Enhancing Low-Resource Language and Instruction Following Capabilities of Audio Language Models
This addresses the usability gap for low-resource languages in audio processing, though it is incremental as it builds on existing multilingual foundations.
The paper tackled the problem of audio language models lacking cross-lingual abilities for low-resource languages like Thai, and the result was Typhoon-Audio, which outperforms existing open-source models and matches state-of-the-art Gemini-1.5-Pro in English and Thai.
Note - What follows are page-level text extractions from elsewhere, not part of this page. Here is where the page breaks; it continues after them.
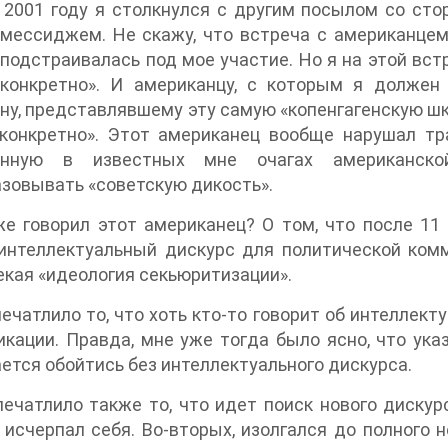
 2001 году я столкнулся с другим посылом со ст
мессиджем. Не скажу, что встреча с американцем
 подстраивалась под мое участие. Но я на этой вст
 конкретно». И американцу, с которым я должен
ну, представлявшему эту самую «копенгагенскую шко
 конкретно». Этот американец вообще нарушал т
енную в известных мне очагах американской
зовывать «советскую дикость».
е говорил этот американец? О том, что после 11
 интеллектуальный дискурс для политической ком
екая «идеология секьюритизации».
ечатлило то, что хоть кто-то говорит об интеллект
кации. Правда, мне уже тогда было ясно, что ук
ется обойтись без интеллектуального дискурса.
ечатлило также то, что идет поиск нового дискур
 исчерпал себя. Во-вторых, изолгался до полного н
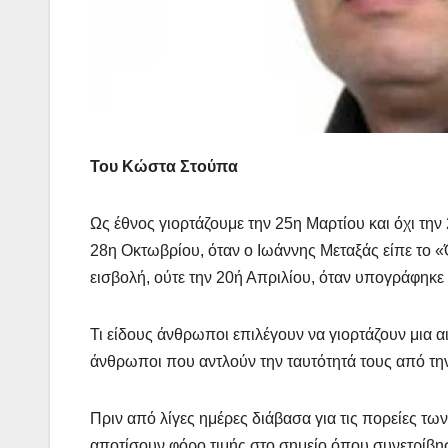
Του Κώστα Στούπα
Ως έθνος γιορτάζουμε την 25η Μαρτίου και όχι την 
28η Οκτωβρίου, όταν ο Ιωάννης Μεταξάς είπε το «Ό
εισβολή, ούτε την 20ή Απριλίου, όταν υπογράφηκ
Τι είδους άνθρωποι επιλέγουν να γιορτάζουν μια α
άνθρωποι που αντλούν την ταυτότητά τους από την
Πριν από λίγες ημέρες διάβασα για τις πορείες τω
αποτίσουν φόρο τιμής στο σημείο όπου συνετρίβησ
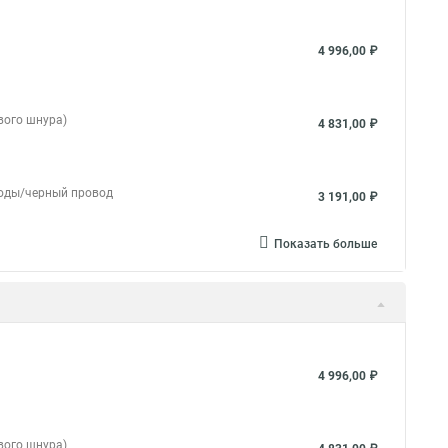
4 996,00 ₽
вого шнура)
4 831,00 ₽
иоды/черный провод
3 191,00 ₽
Показать больше
4 996,00 ₽
вого шнура)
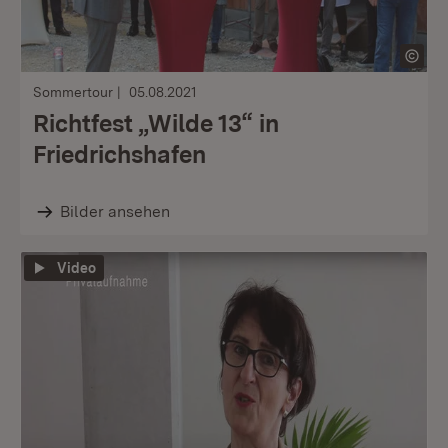
Sommertour
05.08.2021
Richtfest „Wilde 13“ in
Friedrichshafen
Bilder ansehen
Video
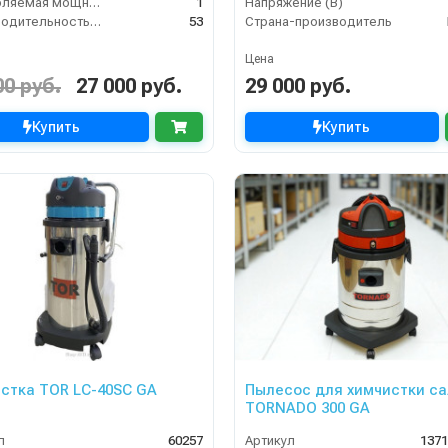
Потребляемая мощность (кВт)
1
Напряжение (В)
Производительность (л/ч)
53
Страна-производитель
Цена
00 руб.
27 000 руб.
29 000 руб.
Купить
Купить
стка TOR LC-40SC GA
Пылесос для химчистки с
TORNADO 300 GA
л
60257
Артикул
137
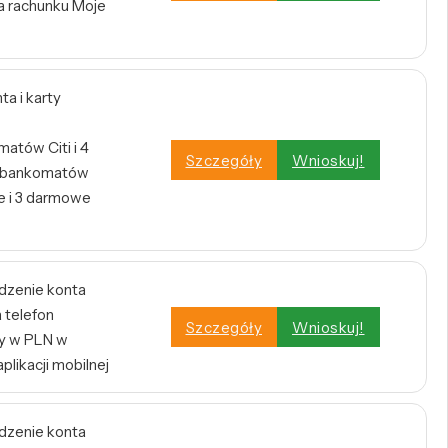
a rachunku Moje
a i karty
atów Citi i 4
Szczegóły
Wnioskuj!
h bankomatów
 i 3 darmowe
dzenie konta
 telefon
Szczegóły
Wnioskuj!
y w PLN w
plikacji mobilnej
dzenie konta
Audio language models process audio inputs using textual prompts for tasks like speech recognition and audio captioning. Although built on multilingual pre-trained components, most are trained primarily on English, limiting their usability for other languages. This paper evaluates audio language models on Thai, a low-resource language, and finds that they lack emergent cross-lingual abilities despite their multilingual foundations. To address this, we explore data mixtures that optimize audio language models for both a target language and English while integrating audio comprehension and speech instruction-following into a unified model. Our experiments provide insights into improving instruction-following in low-resource languages by balancing language-specific and multilingual training data. The proposed model, Typhoon-Audio, significantly outperforms existing open-source models and achieves performance comparable to state-of-the-art Gemini-1.5-Pro in both English and Thai.